Northern Fleet marines use clearly marked Red Cross vehicle as target and cover in ambushing drill

Exercising raid tactics in the Pechenga valley near Russia's border to Norway, a tracked vehicle marked to clearly identify medical personnel in the field was both attacked and used to transport non-medics, heavily armed soldiers.
April 02, 2021


The Northern Fleet Marine Brigade consists of some of Russia’s best-trained elite soldiers and should very well be aware of the law of armed conflicts, also when exercising.

This week, though, an easy-to-see Red Cross mark was in the center of the brigade’s ambush tactics training, photos made available to the press by the Northern Fleet show.

The photo gallery shows how a two-link Aleut all-terrain tracked vehicle came driving along a snow-covered road in the taiga forest, followed by what seems to be a two-section DT-10PM all-terrain tracked vehicle.

The Red Cross mark on the side door is clearly visible for the soldiers hidden in the snow a few tens of meters from the road. Then, the ambushing group starts shooting.

At least five heavily armed soldiers wearing camouflaged uniforms jump out with weapons well-equipped to repel the attack, the photos show.

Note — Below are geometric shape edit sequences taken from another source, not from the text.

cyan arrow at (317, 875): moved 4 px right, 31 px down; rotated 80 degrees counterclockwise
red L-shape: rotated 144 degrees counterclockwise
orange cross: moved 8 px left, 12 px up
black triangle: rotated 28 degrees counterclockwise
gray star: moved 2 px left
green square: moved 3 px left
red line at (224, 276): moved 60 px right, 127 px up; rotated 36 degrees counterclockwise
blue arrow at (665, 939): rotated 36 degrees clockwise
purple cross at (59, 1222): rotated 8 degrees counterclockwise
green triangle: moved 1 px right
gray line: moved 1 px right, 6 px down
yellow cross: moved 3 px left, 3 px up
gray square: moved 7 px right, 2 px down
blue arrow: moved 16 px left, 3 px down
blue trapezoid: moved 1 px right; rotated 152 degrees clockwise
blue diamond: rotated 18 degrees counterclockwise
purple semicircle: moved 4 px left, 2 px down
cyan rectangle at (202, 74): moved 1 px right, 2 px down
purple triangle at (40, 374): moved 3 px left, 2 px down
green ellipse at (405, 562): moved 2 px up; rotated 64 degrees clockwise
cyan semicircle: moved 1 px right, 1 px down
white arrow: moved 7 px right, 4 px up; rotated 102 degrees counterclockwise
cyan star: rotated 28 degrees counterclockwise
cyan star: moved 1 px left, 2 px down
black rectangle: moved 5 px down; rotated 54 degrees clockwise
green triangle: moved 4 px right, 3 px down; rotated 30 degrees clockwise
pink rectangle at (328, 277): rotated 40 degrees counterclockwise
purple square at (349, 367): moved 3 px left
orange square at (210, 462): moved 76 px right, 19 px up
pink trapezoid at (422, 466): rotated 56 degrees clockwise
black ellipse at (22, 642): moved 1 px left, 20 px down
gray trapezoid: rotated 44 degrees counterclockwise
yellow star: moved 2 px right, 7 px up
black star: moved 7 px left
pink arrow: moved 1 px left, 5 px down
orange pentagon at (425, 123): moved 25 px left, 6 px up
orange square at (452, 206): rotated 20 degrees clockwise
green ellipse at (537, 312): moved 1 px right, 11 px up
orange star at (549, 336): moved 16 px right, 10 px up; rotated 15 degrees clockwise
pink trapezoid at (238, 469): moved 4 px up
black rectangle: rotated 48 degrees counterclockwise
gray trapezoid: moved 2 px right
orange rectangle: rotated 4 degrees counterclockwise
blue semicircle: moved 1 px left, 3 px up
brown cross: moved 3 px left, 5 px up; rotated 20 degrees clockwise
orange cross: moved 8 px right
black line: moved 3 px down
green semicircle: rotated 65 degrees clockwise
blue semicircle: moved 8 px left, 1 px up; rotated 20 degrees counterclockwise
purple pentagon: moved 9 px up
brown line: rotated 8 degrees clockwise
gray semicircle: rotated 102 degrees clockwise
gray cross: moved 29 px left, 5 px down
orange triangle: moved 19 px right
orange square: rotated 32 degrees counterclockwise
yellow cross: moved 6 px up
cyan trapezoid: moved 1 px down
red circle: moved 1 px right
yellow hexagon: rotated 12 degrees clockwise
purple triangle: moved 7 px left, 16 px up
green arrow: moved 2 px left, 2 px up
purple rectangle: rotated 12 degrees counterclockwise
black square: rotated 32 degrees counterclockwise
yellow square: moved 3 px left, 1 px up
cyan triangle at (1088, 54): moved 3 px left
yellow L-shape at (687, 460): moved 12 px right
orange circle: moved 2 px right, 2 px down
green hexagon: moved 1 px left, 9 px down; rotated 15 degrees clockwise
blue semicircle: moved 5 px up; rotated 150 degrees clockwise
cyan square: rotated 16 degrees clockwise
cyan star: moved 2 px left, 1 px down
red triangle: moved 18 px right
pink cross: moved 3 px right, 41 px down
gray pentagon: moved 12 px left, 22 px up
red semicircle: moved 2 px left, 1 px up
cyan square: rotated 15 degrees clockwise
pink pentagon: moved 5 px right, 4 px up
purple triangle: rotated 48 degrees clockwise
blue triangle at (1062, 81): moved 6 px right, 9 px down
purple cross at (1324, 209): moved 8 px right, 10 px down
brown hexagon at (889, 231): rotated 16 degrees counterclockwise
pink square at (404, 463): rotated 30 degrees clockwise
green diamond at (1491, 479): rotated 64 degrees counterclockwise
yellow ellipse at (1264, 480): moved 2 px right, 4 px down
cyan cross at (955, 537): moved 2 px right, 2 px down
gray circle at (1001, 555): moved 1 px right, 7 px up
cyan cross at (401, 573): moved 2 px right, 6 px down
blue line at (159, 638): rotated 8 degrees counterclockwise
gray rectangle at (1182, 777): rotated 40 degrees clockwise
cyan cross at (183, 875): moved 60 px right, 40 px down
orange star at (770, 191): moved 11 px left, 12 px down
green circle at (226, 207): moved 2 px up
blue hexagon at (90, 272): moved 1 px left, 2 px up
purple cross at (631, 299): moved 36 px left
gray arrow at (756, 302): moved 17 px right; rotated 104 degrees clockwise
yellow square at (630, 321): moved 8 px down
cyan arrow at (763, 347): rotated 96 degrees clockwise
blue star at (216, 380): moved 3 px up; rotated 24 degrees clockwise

One soldier shoots with a belt-fed heavy machine from the roof just over the Red Cross sign.

All since the 1929 Geneva Convention, the Red Cross symbol on either civilian or military hospitals, vehicles, or aid centers was to be proof of their neutral status in conflicts.

On a vehicle like the one used by the Northern Fleet in this exercise, the Red Cross is a sign providing protection in removal, transportation and treatment of wounded and sick, or the administration of sanitary formations and establishments. Personnel inside should, according to the Geneva Convention, be entitled to respect and protection from their enemies.